Collected data:

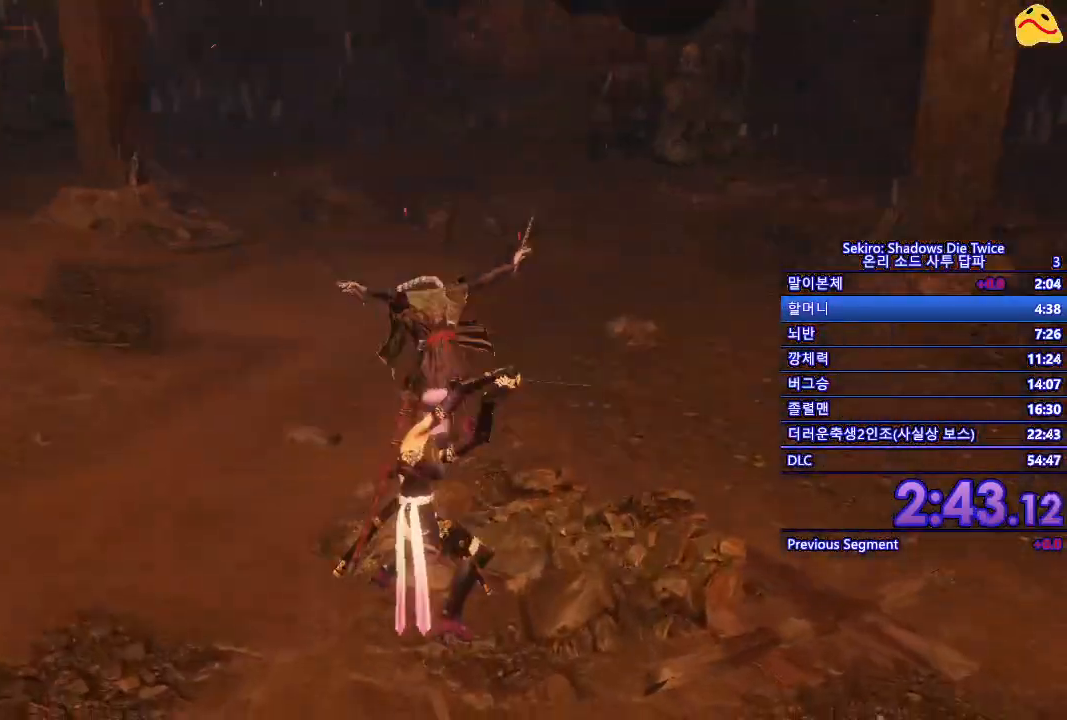
{"buttons": ["R1"], "left_stick": "center", "right_stick": "center", "events": [[383, "R1", "down"]]}
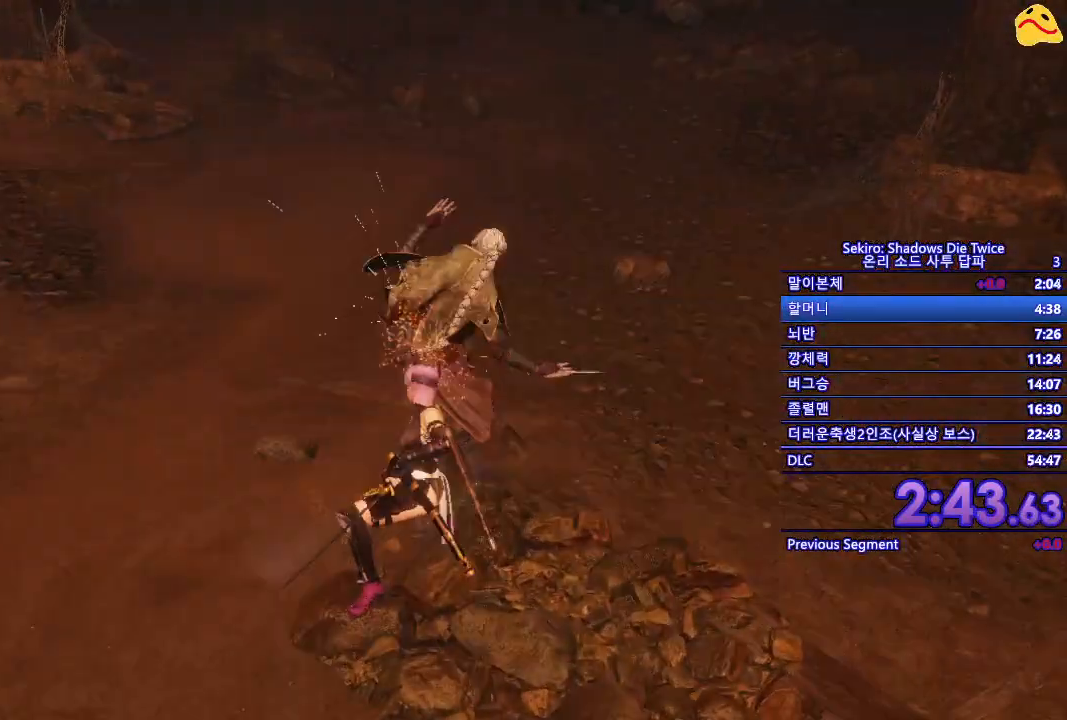
{"buttons": [], "left_stick": "center", "right_stick": "center", "events": [[100, "R1", "up"]]}
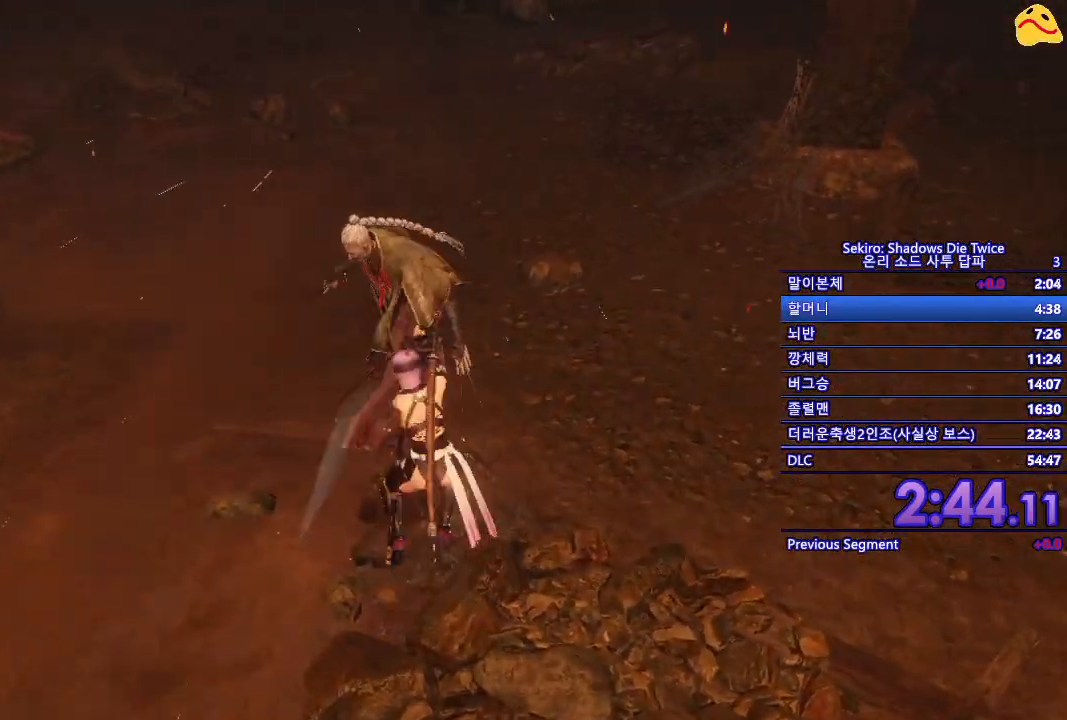
{"buttons": [], "left_stick": "center", "right_stick": "center", "events": [[17, "R1", "down"], [300, "R1", "up"]]}
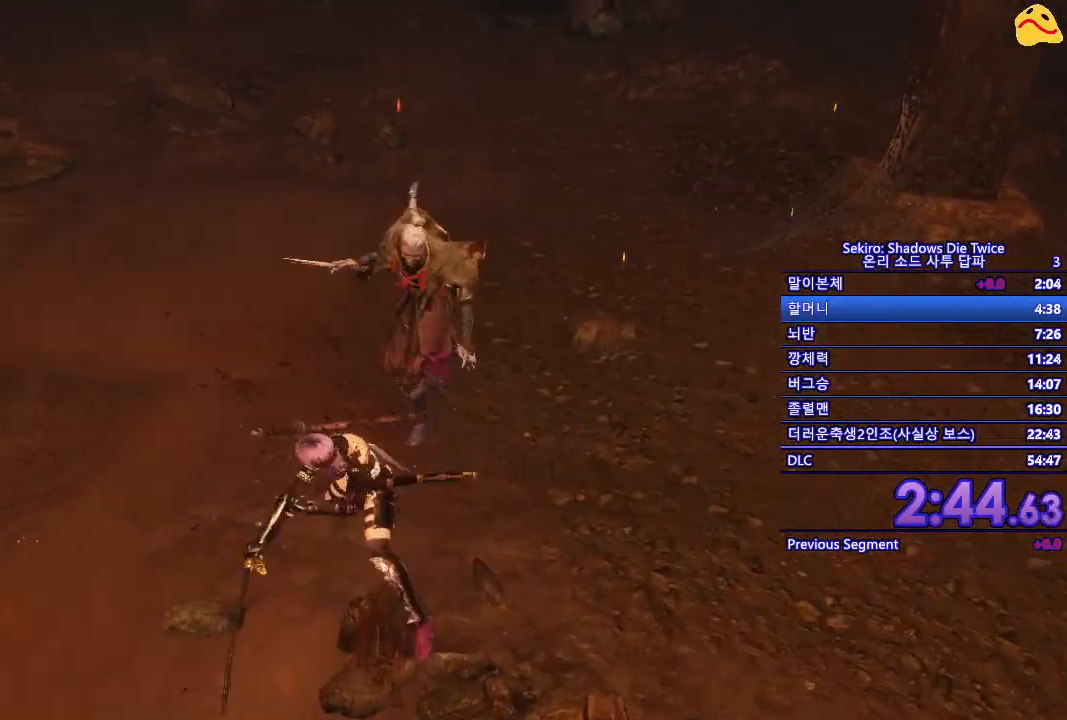
{"buttons": [], "left_stick": "center", "right_stick": "center", "events": [[217, "R1", "down"], [483, "R1", "up"]]}
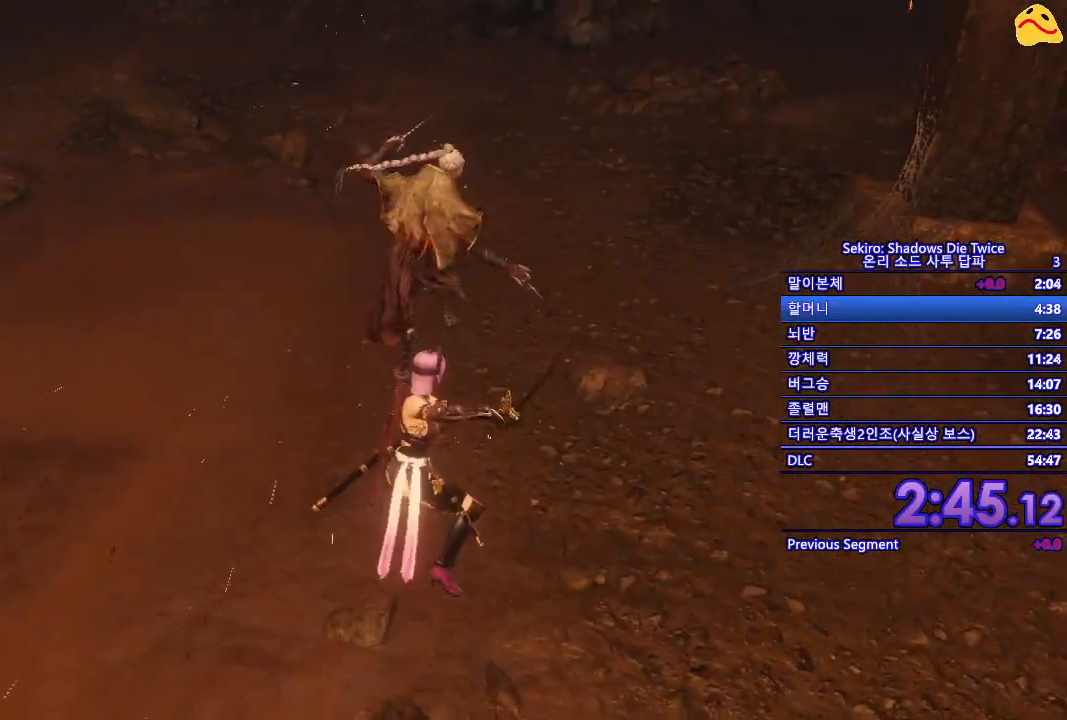
{"buttons": [], "left_stick": "center", "right_stick": "center", "events": []}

=== Task brief ===
Take every entry above and transcribe it exactly, with no pictures in the copy.

=== Expected output ===
{"buttons": ["R1"], "left_stick": "center", "right_stick": "center", "events": [[383, "R1", "down"]]}
{"buttons": [], "left_stick": "center", "right_stick": "center", "events": [[100, "R1", "up"]]}
{"buttons": [], "left_stick": "center", "right_stick": "center", "events": [[17, "R1", "down"], [300, "R1", "up"]]}
{"buttons": [], "left_stick": "center", "right_stick": "center", "events": [[217, "R1", "down"], [483, "R1", "up"]]}
{"buttons": [], "left_stick": "center", "right_stick": "center", "events": []}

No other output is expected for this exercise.